Start of Data in this exercise
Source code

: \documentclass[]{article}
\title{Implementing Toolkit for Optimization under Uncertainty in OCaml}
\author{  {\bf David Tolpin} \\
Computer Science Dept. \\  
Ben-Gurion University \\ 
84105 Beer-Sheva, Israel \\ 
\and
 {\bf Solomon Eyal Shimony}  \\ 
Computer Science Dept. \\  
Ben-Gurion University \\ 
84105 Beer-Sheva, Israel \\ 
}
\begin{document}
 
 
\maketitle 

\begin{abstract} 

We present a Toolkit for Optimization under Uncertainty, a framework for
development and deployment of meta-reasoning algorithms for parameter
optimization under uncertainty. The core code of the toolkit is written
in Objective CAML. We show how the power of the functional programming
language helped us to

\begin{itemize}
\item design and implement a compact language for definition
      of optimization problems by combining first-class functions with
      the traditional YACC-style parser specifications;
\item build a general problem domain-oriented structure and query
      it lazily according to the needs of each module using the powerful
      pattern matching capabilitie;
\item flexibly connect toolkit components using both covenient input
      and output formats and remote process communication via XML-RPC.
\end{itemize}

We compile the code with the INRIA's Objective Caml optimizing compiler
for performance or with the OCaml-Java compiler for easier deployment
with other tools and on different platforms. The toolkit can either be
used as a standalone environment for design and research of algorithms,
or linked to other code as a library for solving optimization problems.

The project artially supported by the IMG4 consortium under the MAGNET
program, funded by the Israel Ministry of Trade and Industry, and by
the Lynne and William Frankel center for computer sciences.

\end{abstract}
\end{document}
End of Data in this exercise
Check each line of the data for "other". Copy the lines where it turns up.

with other tools and on different platforms. The toolkit can either be
or linked to other code as a library for solving optimization problems.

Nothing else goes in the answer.